▼

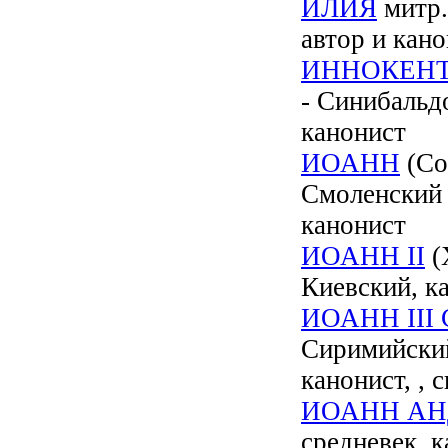
ИЛИЯ
митр. 
автор и кан
ИННОКЕНТ
- Синибальдо
канонист
ИОАНН
(Со
Смоленский 
канонист
ИОАНН II
(
Киевский, к
ИОАНН III
Сиримийский]
канонист, , с
ИОАНН АН
средневек. 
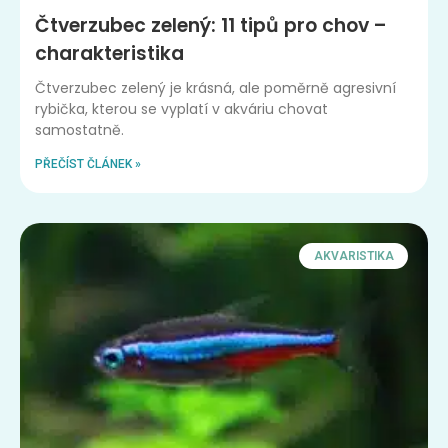
Čtverzubec zelený: 11 tipů pro chov –
charakteristika
Čtverzubec zelený je krásná, ale poměrně agresivní
rybička, kterou se vyplatí v akváriu chovat
samostatně.
PŘEČÍST ČLÁNEK »
AKVARISTIKA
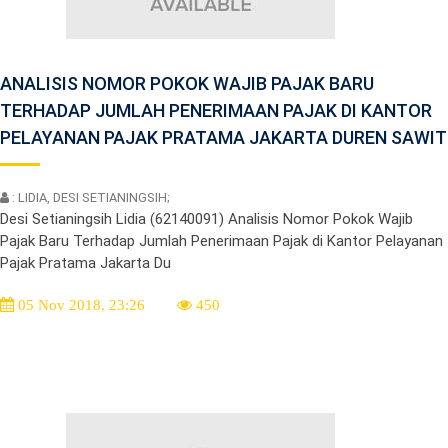
ANALISIS NOMOR POKOK WAJIB PAJAK BARU
TERHADAP JUMLAH PENERIMAAN PAJAK DI KANTOR
PELAYANAN PAJAK PRATAMA JAKARTA DUREN SAWIT
: LIDIA, DESI SETIANINGSIH;
Desi Setianingsih Lidia (62140091) Analisis Nomor Pokok Wajib
Pajak Baru Terhadap Jumlah Penerimaan Pajak di Kantor Pelayanan
Pajak Pratama Jakarta Du
05 Nov 2018, 23:26
450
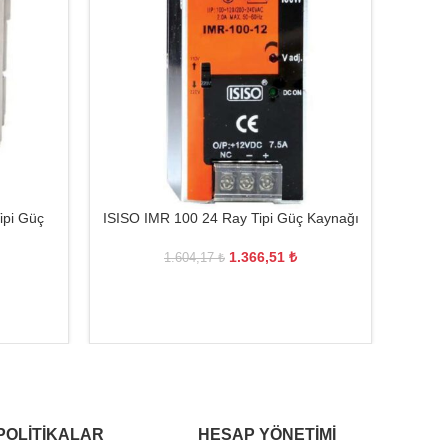
pi Güç
ISISO IMR 100 24 Ray Tipi Güç Kaynağı
MEANW
1.366,51
₺
1.604,17
₺
POLITIKALAR
HESAP YÖNETIMI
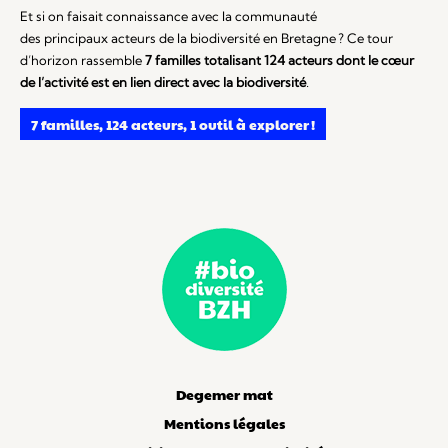
Et si on faisait connaissance avec la communauté
des
principaux
acteurs de la biodiversité en Bretagne ? C
e tour
d’horizon
rassemble
7 familles
totalisant
124
acteur
s
dont l
e cœur
de
l’
activité
est
en lien direct avec
la biodiversité
.
7 familles, 124 acteurs, 1 outil à explorer !
Degemer mat
Mentions légales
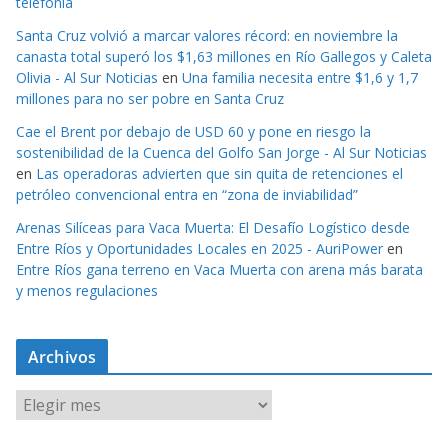
telefonía
Santa Cruz volvió a marcar valores récord: en noviembre la
canasta total superó los $1,63 millones en Río Gallegos y Caleta
Olivia - Al Sur Noticias
en
Una familia necesita entre $1,6 y 1,7
millones para no ser pobre en Santa Cruz
Cae el Brent por debajo de USD 60 y pone en riesgo la
sostenibilidad de la Cuenca del Golfo San Jorge - Al Sur Noticias
en
Las operadoras advierten que sin quita de retenciones el
petróleo convencional entra en “zona de inviabilidad”
Arenas Silíceas para Vaca Muerta: El Desafío Logístico desde
Entre Ríos y Oportunidades Locales en 2025 - AuriPower
en
Entre Ríos gana terreno en Vaca Muerta con arena más barata
y menos regulaciones
Archivos
A
r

▲

JOB ITEM → None of the pictures should appear; repeat the records exactly otherwise.

TASK SOLUTION →
ИЛИЯ
митр. 
автор и кан
ИННОКЕНТ
- Синибальдо
канонист
ИОАНН
(Со
Смоленский 
канонист
ИОАНН II
(
Киевский, к
ИОАНН III
Сиримийский]
канонист, , с
ИОАНН АН
средневек. 
Čtverzubec zelený: 11 tipů pro chov –
charakteristika
Čtverzubec zelený je krásná, ale poměrně agresivní
rybička, kterou se vyplatí v akváriu chovat
samostatně.
PŘEČÍST ČLÁNEK »
AKVARISTIKA
ANALISIS NOMOR POKOK WAJIB PAJAK BARU
TERHADAP JUMLAH PENERIMAAN PAJAK DI KANTOR
PELAYANAN PAJAK PRATAMA JAKARTA DUREN SAWIT
: LIDIA, DESI SETIANINGSIH;
Desi Setianingsih Lidia (62140091) Analisis Nomor Pokok Wajib
Pajak Baru Terhadap Jumlah Penerimaan Pajak di Kantor Pelayanan
Pajak Pratama Jakarta Du
05 Nov 2018, 23:26
450
pi Güç
ISISO IMR 100 24 Ray Tipi Güç Kaynağı
MEANW
1.366,51
₺
1.604,17
₺
POLITIKALAR
HESAP YÖNETIMI
Et si on faisait connaissance avec la communauté
des
principaux
acteurs de la biodiversité en Bretagne ? C
e tour
d’horizon
rassemble
7 familles
totalisant
124
acteur
s
dont l
e cœur
de
l’
activité
est
en lien direct avec
la biodiversité
.
7 familles, 124 acteurs, 1 outil à explorer !
Degemer mat
Mentions légales
telefonía
Santa Cruz volvió a marcar valores récord: en noviembre la
canasta total superó los $1,63 millones en Río Gallegos y Caleta
Olivia - Al Sur Noticias
en
Una familia necesita entre $1,6 y 1,7
millones para no ser pobre en Santa Cruz
Cae el Brent por debajo de USD 60 y pone en riesgo la
sostenibilidad de la Cuenca del Golfo San Jorge - Al Sur Noticias
en
Las operadoras advierten que sin quita de retenciones el
petróleo convencional entra en “zona de inviabilidad”
Arenas Silíceas para Vaca Muerta: El Desafío Logístico desde
Entre Ríos y Oportunidades Locales en 2025 - AuriPower
en
Entre Ríos gana terreno en Vaca Muerta con arena más barata
y menos regulaciones
Archivos
A
r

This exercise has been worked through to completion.